У Аркадия приподнялась левая бровь и уголок губ, а в ставшей доверительно-заговорщической интонации растворилась капелька ехидцы:

– Не отпускайте Илью от себя ни на шаг – и Пулитцеровская премия вам гарантирована…

Лиз улыбнулась.

– Пулитцеровская… Шмулитцеровская… Зачем нам это? Не на-аше это всё, не ру-усское!.. – проворчал один из «деревенщиков», подходя к нам с бокалом мороженого в руке. – Бац, ну сколько ещё ждать этих твоих борцов за чистоту природы? У меня жена, – он боксёрским жестом выбросил упитанный бледный кулак из манжеты, взглянув на часы, – приедет через час сорок пять, мне её край встретить надо. Что нам останется для этой вашей дискуссии?

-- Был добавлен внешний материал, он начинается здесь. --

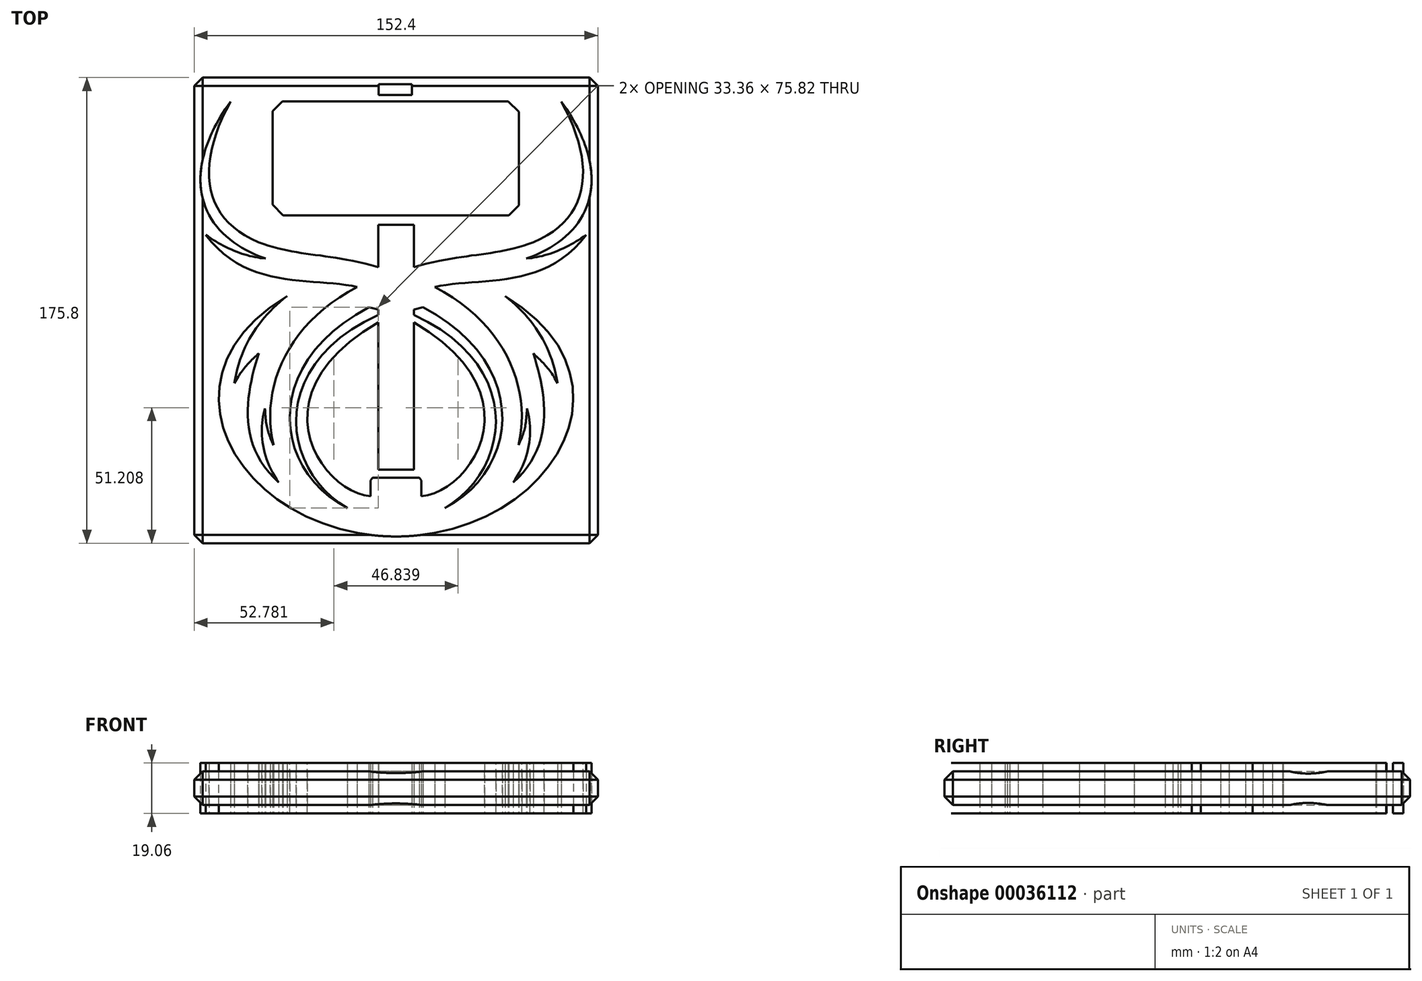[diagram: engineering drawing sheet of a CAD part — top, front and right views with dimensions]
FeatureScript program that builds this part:
annotation { "Feature Type Name" : "Feature", "Feature Type Description" : "" }
export const myFeature = defineFeature(function(context is Context, id is Id, definition is map)
    precondition{}
    {
        {
            var Q0;
            Q0=qCreatedBy(makeId("Top.planeOp"),FACE);
            var sketch = newSketch(context, id + "F0", { "sketchPlane" : qUnion([Q0])});
            skLineSegment(sketch, "E0", {"start": v(-42.98, 90.94) * mm, "end": v(-46.75, 87.16) * mm});
            skLineSegment(sketch, "E1", {"start": v(-46.75, 87.16) * mm, "end": v(-46.75, 51.9) * mm});
            skLineSegment(sketch, "E2", {"start": v(-46.75, 51.9) * mm, "end": v(-42.74, 47.88) * mm});
            skLineSegment(sketch, "E3", {"start": v(-42.74, 47.88) * mm, "end": v(42.46, 47.88) * mm});
            skLineSegment(sketch, "E4", {"start": v(42.46, 47.88) * mm, "end": v(46.23, 51.65) * mm});
            skLineSegment(sketch, "E5", {"start": v(46.23, 51.65) * mm, "end": v(46.23, 86.92) * mm});
            skLineSegment(sketch, "E6", {"start": v(46.23, 86.92) * mm, "end": v(42.22, 90.94) * mm});
            skLineSegment(sketch, "E7", {"start": v(42.22, 90.94) * mm, "end": v(-42.98, 90.94) * mm});
            skLineSegment(sketch, "E8", {"start": v(-0.14, 44.29) * mm, "end": v(-6.88, 44.29) * mm});
            skLineSegment(sketch, "E9", {"start": v(-0.14, 44.29) * mm, "end": v(6.6, 44.29) * mm});
            skLineSegment(sketch, "E10", {"start": v(6.6, 44.29) * mm, "end": v(6.6, -48.14) * mm});
            skLineSegment(sketch, "E11", {"start": v(6.6, -48.14) * mm, "end": v(-0.14, -48.14) * mm});
            skLineSegment(sketch, "E12", {"start": v(-0.14, -48.14) * mm, "end": v(-6.88, -48.14) * mm});
            skLineSegment(sketch, "E13", {"start": v(-6.88, -48.14) * mm, "end": v(-6.88, 44.29) * mm});
            skFitSpline(sketch, "E14", {"points": [v(-6.88, 28.3) * mm, v(-52.06, 37.7) * mm], "startDerivative": vector(-59.97, 17) * mm, "endDerivative": vector(-44.06, 16.78) * mm});
            skFitSpline(sketch, "E15", {"points": [v(-52.06, 37.7) * mm, v(-62.6, 90.76) * mm], "startDerivative": vector(-63.94, 26.98) * mm, "endDerivative": vector(39.71, 72.22) * mm});
            skFitSpline(sketch, "E16", {"points": [v(-62.6, 90.76) * mm, v(-49.4, 31.56) * mm], "startDerivative": vector(-62.97, -87.47) * mm, "endDerivative": vector(71.94, -24.51) * mm});
            skFitSpline(sketch, "E17", {"points": [v(-49.4, 31.56) * mm, v(-71.92, 40.42) * mm], "startDerivative": vector(-22.2, 1.47) * mm, "endDerivative": vector(-20.78, 14.7) * mm});
            skFitSpline(sketch, "E18", {"points": [v(-71.92, 40.42) * mm, v(-14.8, 20.8) * mm], "startDerivative": vector(47.65, -63.79) * mm, "endDerivative": vector(47.3, -11.36) * mm});
            skFitSpline(sketch, "E19", {"points": [v(-14.8, 20.8) * mm, v(-46.37, -38.85) * mm], "startDerivative": vector(-81.16, -41.99) * mm, "endDerivative": vector(14.94, -61.77) * mm});
            skFitSpline(sketch, "E20", {"points": [v(-46.37, -38.85) * mm, v(-49.58, -25.06) * mm], "startDerivative": vector(-6.78, 14.04) * mm, "endDerivative": vector(-0.79, 19.86) * mm});
            skFitSpline(sketch, "E21", {"points": [v(-49.58, -25.06) * mm, v(-44.36, -53.06) * mm], "startDerivative": vector(-7.29, -23.63) * mm, "endDerivative": vector(19.93, -27.9) * mm});
            skFitSpline(sketch, "E22", {"points": [v(-44.36, -53.06) * mm, v(-51.97, -4.28) * mm], "startDerivative": vector(-48.67, 43.83) * mm, "endDerivative": vector(14.29, 45.51) * mm});
            skFitSpline(sketch, "E23", {"points": [v(-51.97, -4.28) * mm, v(-61.12, -15.49) * mm], "startDerivative": vector(-9.77, -8.9) * mm, "endDerivative": vector(-7.8, -15.01) * mm});
            skFitSpline(sketch, "E24", {"points": [v(-61.12, -15.49) * mm, v(-41.29, 17.4) * mm], "startDerivative": vector(6.94, 43.02) * mm, "endDerivative": vector(31.56, 24.95) * mm});
            skFitSpline(sketch, "E25", {"points": [v(-41.29, 17.4) * mm, v(-0.14, -73.42) * mm], "startDerivative": vector(-159.4, -95.84) * mm, "endDerivative": vector(173.06, -0.83) * mm});
            skLineSegment(sketch, "E26", {"start": v(-0.14, 44.29) * mm, "end": v(-0.14, 25.92) * mm});
            skFitSpline(sketch, "E27.MirrorCS", {"points": [v(6.6, 28.3) * mm, v(51.78, 37.7) * mm], "startDerivative": vector(59.97, 17) * mm, "endDerivative": vector(44.06, 16.78) * mm});
            skFitSpline(sketch, "E28.MirrorCS", {"points": [v(51.78, 37.7) * mm, v(62.32, 90.76) * mm], "startDerivative": vector(63.94, 26.98) * mm, "endDerivative": vector(-39.71, 72.22) * mm});
            skFitSpline(sketch, "E29.MirrorCS", {"points": [v(62.32, 90.76) * mm, v(49.11, 31.56) * mm], "startDerivative": vector(62.97, -87.47) * mm, "endDerivative": vector(-71.94, -24.51) * mm});
            skFitSpline(sketch, "E30.MirrorCS", {"points": [v(49.11, 31.56) * mm, v(71.64, 40.42) * mm], "startDerivative": vector(22.2, 1.47) * mm, "endDerivative": vector(20.78, 14.7) * mm});
            skFitSpline(sketch, "E31.MirrorCS", {"points": [v(71.64, 40.42) * mm, v(14.53, 20.8) * mm], "startDerivative": vector(-47.65, -63.79) * mm, "endDerivative": vector(-47.3, -11.36) * mm});
            skFitSpline(sketch, "E32.MirrorCS", {"points": [v(14.53, 20.8) * mm, v(46.1, -38.85) * mm], "startDerivative": vector(81.16, -41.99) * mm, "endDerivative": vector(-14.94, -61.77) * mm});
            skFitSpline(sketch, "E33.MirrorCS", {"points": [v(46.1, -38.85) * mm, v(49.3, -25.06) * mm], "startDerivative": vector(6.78, 14.04) * mm, "endDerivative": vector(0.79, 19.86) * mm});
            skFitSpline(sketch, "E34.MirrorCS", {"points": [v(49.3, -25.06) * mm, v(44.08, -53.06) * mm], "startDerivative": vector(7.29, -23.63) * mm, "endDerivative": vector(-19.93, -27.9) * mm});
            skFitSpline(sketch, "E35.MirrorCS", {"points": [v(44.08, -53.06) * mm, v(51.7, -4.28) * mm], "startDerivative": vector(48.67, 43.83) * mm, "endDerivative": vector(-14.29, 45.51) * mm});
            skFitSpline(sketch, "E36.MirrorCS", {"points": [v(51.7, -4.28) * mm, v(60.84, -15.49) * mm], "startDerivative": vector(9.77, -8.9) * mm, "endDerivative": vector(7.8, -15.01) * mm});
            skFitSpline(sketch, "E37.MirrorCS", {"points": [v(60.84, -15.49) * mm, v(41, 17.4) * mm], "startDerivative": vector(-6.94, 43.02) * mm, "endDerivative": vector(-31.56, 24.95) * mm});
            skFitSpline(sketch, "E38.MirrorCS", {"points": [v(41, 17.4) * mm, v(-0.14, -73.42) * mm], "startDerivative": vector(159.4, -95.84) * mm, "endDerivative": vector(-173.06, -0.83) * mm});
            skLineSegment(sketch, "E39", {"start": v(-6.88, 12.24) * mm, "end": v(-10.36, 13.16) * mm});
            skFitSpline(sketch, "E40", {"points": [v(-10.36, 13.16) * mm, v(-18.57, -62.66) * mm], "startDerivative": vector(-121.46, -63.51) * mm, "endDerivative": vector(84.75, -43.83) * mm});
            skFitSpline(sketch, "E41", {"points": [v(-6.88, 10.25) * mm, v(-18.57, -62.66) * mm], "startDerivative": vector(-127.92, -58.87) * mm, "endDerivative": vector(72.8, -42.55) * mm});
            skFitSpline(sketch, "E42", {"points": [v(-6.88, 7.4) * mm, v(-9.78, -58.15) * mm], "startDerivative": vector(-142.1, -81.91) * mm, "endDerivative": vector(54.06, -3.6) * mm});
            skLineSegment(sketch, "E43", {"start": v(-9.78, -58.15) * mm, "end": v(-9.78, -52.23) * mm});
            skLineSegment(sketch, "E44", {"start": v(-9.78, -52.23) * mm, "end": v(-8.92, -51.29) * mm});
            skLineSegment(sketch, "E45", {"start": v(-8.92, -51.29) * mm, "end": v(-0.14, -51.29) * mm});
            skFitSpline(sketch, "E46.MirrorCS", {"points": [v(6.6, 7.4) * mm, v(9.5, -58.15) * mm], "startDerivative": vector(142.1, -81.91) * mm, "endDerivative": vector(-54.06, -3.6) * mm});
            skFitSpline(sketch, "E47.MirrorCS", {"points": [v(6.6, 10.25) * mm, v(18.29, -62.66) * mm], "startDerivative": vector(127.92, -58.87) * mm, "endDerivative": vector(-72.8, -42.55) * mm});
            skLineSegment(sketch, "E48.MirrorCS", {"start": v(8.64, -51.29) * mm, "end": v(-0.14, -51.29) * mm});
            skLineSegment(sketch, "E49.MirrorCS", {"start": v(9.5, -52.23) * mm, "end": v(8.64, -51.29) * mm});
            skLineSegment(sketch, "E50.MirrorCS", {"start": v(9.5, -58.15) * mm, "end": v(9.5, -52.23) * mm});
            skFitSpline(sketch, "E51.MirrorCS", {"points": [v(10.08, 13.16) * mm, v(18.29, -62.66) * mm], "startDerivative": vector(121.46, -63.51) * mm, "endDerivative": vector(-84.75, -43.83) * mm});
            skLineSegment(sketch, "E52.MirrorCS", {"start": v(6.6, 12.24) * mm, "end": v(10.08, 13.16) * mm});
            skLineSegment(sketch, "E53", {"start": v(-0.38, 93.35) * mm, "end": v(-6.65, 93.35) * mm});
            skPoint(sketch, "E53.startSnap0", {"position": v(-0.38, 90.94) * mm});
            skLineSegment(sketch, "E54", {"start": v(-6.65, 93.35) * mm, "end": v(-6.65, 97.3) * mm});
            skLineSegment(sketch, "E55", {"start": v(-6.65, 97.3) * mm, "end": v(-0.38, 97.3) * mm});
            skLineSegment(sketch, "E56.MirrorCS", {"start": v(5.9, 97.3) * mm, "end": v(-0.38, 97.3) * mm});
            skLineSegment(sketch, "E57.MirrorCS", {"start": v(5.9, 93.35) * mm, "end": v(5.9, 97.3) * mm});
            skLineSegment(sketch, "E58.MirrorCS", {"start": v(-0.38, 93.35) * mm, "end": v(5.9, 93.35) * mm});
            skLineSegment(sketch, "E59", {"start": v(-0.14, -73.42) * mm, "end": v(-0.14, -75.96) * mm});
            skLineSegment(sketch, "E60", {"start": v(-0.14, -75.96) * mm, "end": v(76.06, -75.96) * mm});
            skLineSegment(sketch, "E61", {"start": v(-0.14, -75.96) * mm, "end": v(-76.34, -75.96) * mm});
            skLineSegment(sketch, "E62", {"start": v(-0.38, 97.3) * mm, "end": v(-0.38, 99.84) * mm});
            skLineSegment(sketch, "E63", {"start": v(-0.38, 99.84) * mm, "end": v(-76.34, 99.84) * mm});
            skLineSegment(sketch, "E64", {"start": v(-76.34, 99.84) * mm, "end": v(-76.34, -75.96) * mm});
            skLineSegment(sketch, "E65", {"start": v(-0.38, 99.84) * mm, "end": v(76.06, 99.84) * mm});
            skLineSegment(sketch, "E66", {"start": v(76.06, 99.84) * mm, "end": v(76.06, -75.96) * mm});
            skLineSegment(sketch, "E67", {"start": v(-73.97, 73) * mm, "end": v(-73.97, 55.9) * mm});
            skLineSegment(sketch, "E68", {"start": v(73.69, 71.18) * mm, "end": v(73.69, 49.6) * mm});
            skSolve(sketch);
        }
        {
            var Q0;
            Q0=makeQuery(id+"F0.imprint","IMPRINT",FACE,{"disambiguationData":[TD([[makeQuery(id+"F0.imprint","IMPRINT",EDGE,{"derivedFrom":sQuery(id+"F0.wireOp",EDGE,"E0")}),-1.0]])]});
            var Q1;
            {var subQ1=sQuery(id+"F0.wireOp",EDGE,"E47.MirrorCS");Q1=makeQuery(id+"F0.imprint","IMPRINT",FACE,{"disambiguationData":[TD([[makeQuery(id+"F0.imprint","IMPRINT",EDGE,{"derivedFrom":subQ1}),1.0]])]});}
            var Q2;
            {var subQ1=sQuery(id+"F0.wireOp",EDGE,"E39");Q2=makeQuery(id+"F0.imprint","IMPRINT",FACE,{"disambiguationData":[TD([[makeQuery(id+"F0.imprint","IMPRINT",EDGE,{"derivedFrom":subQ1}),1.0]])]});}
            var Q3;
            {var subQ4=sQuery(id+"F0.wireOp",EDGE,"E11");Q3=makeQuery(id+"F0.imprint","IMPRINT",FACE,{"disambiguationData":[TD([[makeQuery(id+"F0.imprint","IMPRINT",EDGE,{"derivedFrom":subQ4}),1.0]])]});}
            extrude(context, id + "F1", {"entities" : qUnion([Q0, Q1, Q2, Q3]), "endBound" : BoundingType.SYMMETRIC, "depth" : 12.7 * mm});
        }
        {
            var Q0;
            Q0=makeQuery(id+"F0.imprint","IMPRINT",FACE,{"disambiguationData":[TD([[makeQuery(id+"F0.imprint","IMPRINT",EDGE,{"derivedFrom":sQuery(id+"F0.wireOp",EDGE,"E0")}),1.0]])]});
            var Q1;
            Q1=makeQuery(id+"F0.imprint","IMPRINT",FACE,{"disambiguationData":[TD([[makeQuery(id+"F0.imprint","IMPRINT",EDGE,{"derivedFrom":sQuery(id+"F0.wireOp",EDGE,"E53")}),-1.0]])]});
            var Q2;
            {var subQ2=sQuery(id+"F0.wireOp",EDGE,"E8");Q2=makeQuery(id+"F0.imprint","IMPRINT",FACE,{"disambiguationData":[TD([[makeQuery(id+"F0.imprint","IMPRINT",EDGE,{"derivedFrom":subQ2}),1.0]])]});}
            var Q3;
            {var subQ9=sQuery(id+"F0.wireOp",EDGE,"E14");Q3=makeQuery(id+"F0.imprint","IMPRINT",FACE,{"disambiguationData":[TD([[makeQuery(id+"F0.imprint","IMPRINT",EDGE,{"derivedFrom":subQ9}),1.0]])]});}
            extrude(context, id + "F2", {"entities" : qUnion([Q0, Q1, Q2, Q3]), "endBound" : BoundingType.SYMMETRIC, "depth" : 19.05 * mm});
        }
        {
            var Q0;
            Q0=makeQuery(id+"F1.opExtrude","SWEPT_FACE",FACE,{"disambiguationData":[OSD([sQuery(id+"F0.wireOp",EDGE,"E66")])]});
            var Q1;
            Q1=makeQuery(id+"F1.opExtrude","SWEPT_FACE",FACE,{"disambiguationData":[OSD([sQuery(id+"F0.wireOp",EDGE,"E64")])]});
            var Q2;
            Q2=makeQuery(id+"F1.opExtrude","SWEPT_FACE",FACE,{"disambiguationData":[OSD([sQuery(id+"F0.wireOp",EDGE,"E63"),sQuery(id+"F0.wireOp",EDGE,"E65")])]});
            var Q3;
            Q3=makeQuery(id+"F1.opExtrude","SWEPT_FACE",FACE,{"disambiguationData":[OSD([sQuery(id+"F0.wireOp",EDGE,"E60"),sQuery(id+"F0.wireOp",EDGE,"E61")])]});
            chamfer(context, id + "F3", {"entities" : qUnion([Q0, Q1, Q2, Q3]), "width" : 3.17 * mm, "tangentPropagation" : true});
        }
    });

– Не переживай, всё успеется, – Бац успокоительно тронул пальцами пиджачный локоть «деревенщика». – Вот пока наши гости, дама с Илюшей, вполне, я надеюсь, не против побыть борцами за чистоту природы… Мы немножко позже поговорим, хорошо? – кивнул мне Бац, безошибочно учуяв, что я именно для разговора с ним привёл Лиз. – А сейчас извините, мне нужно отлучиться… – он исчез так же стремительно, как и появился.

– А вы, видимо, тоже с Ильёй трудитесь? Или на нашу экологическую собирушку пришли? – голос «деревенщика» был высокий и сипловатый, интонация неторопливая и недовольная, словно ему весь мир должен был. Он с ленцой и без любопытства поглядывал на нас искоса сквозь толстые стёкла очков.

– Она журналистка. Из Штатов… – за неё ответил я.

Рыхлая фигура «деревенщика» подобралась, нижняя губа у него сомкнулась с верхней так плотно и резко, что даже пушистая борода веником заметно дёрнулась.

– Из Шта-атов… – протянул «деревенщик», жестом приглашая нас присесть на ближайшие креслица возле низкого стеклянного столика, рядом с двумя своими собратьями-писателями.

– Ну и как там у вас, в этих ваших Штатах?

Я слегка напрягся, но тут же и расслабился: у «деревенщика» «этих ваших» – всего лишь привычный оборот, а Лиз, казалось мне, не настолько вникла в нюансировку русской речи, чтоб заподозрить в «этих ваших» легчайшую пренебрежительность.

– А что это за «Шмулитцеровская» – премия, видимо? – о которой вы сказали? – наивно поинтересовалась Лиз.

Двое других «деревенщиков» с интересом взглянули на неё. Один из них, которого я видел здесь всего пару раз и потому не запомнил его имени, крупный и улыбчивый, произнёс низким приятным голосом:

– Не обращайте внимания – пустяшный морок, возникающий при столкновении двух языков…

– Вернее сказать, – при столкновении двух культур, двух подходов к жизни, двух образов бытия, являющихся супротивниками… – своим недовольным тоном пропел бородатый.

– Так уж и супротивниками? – вставил я.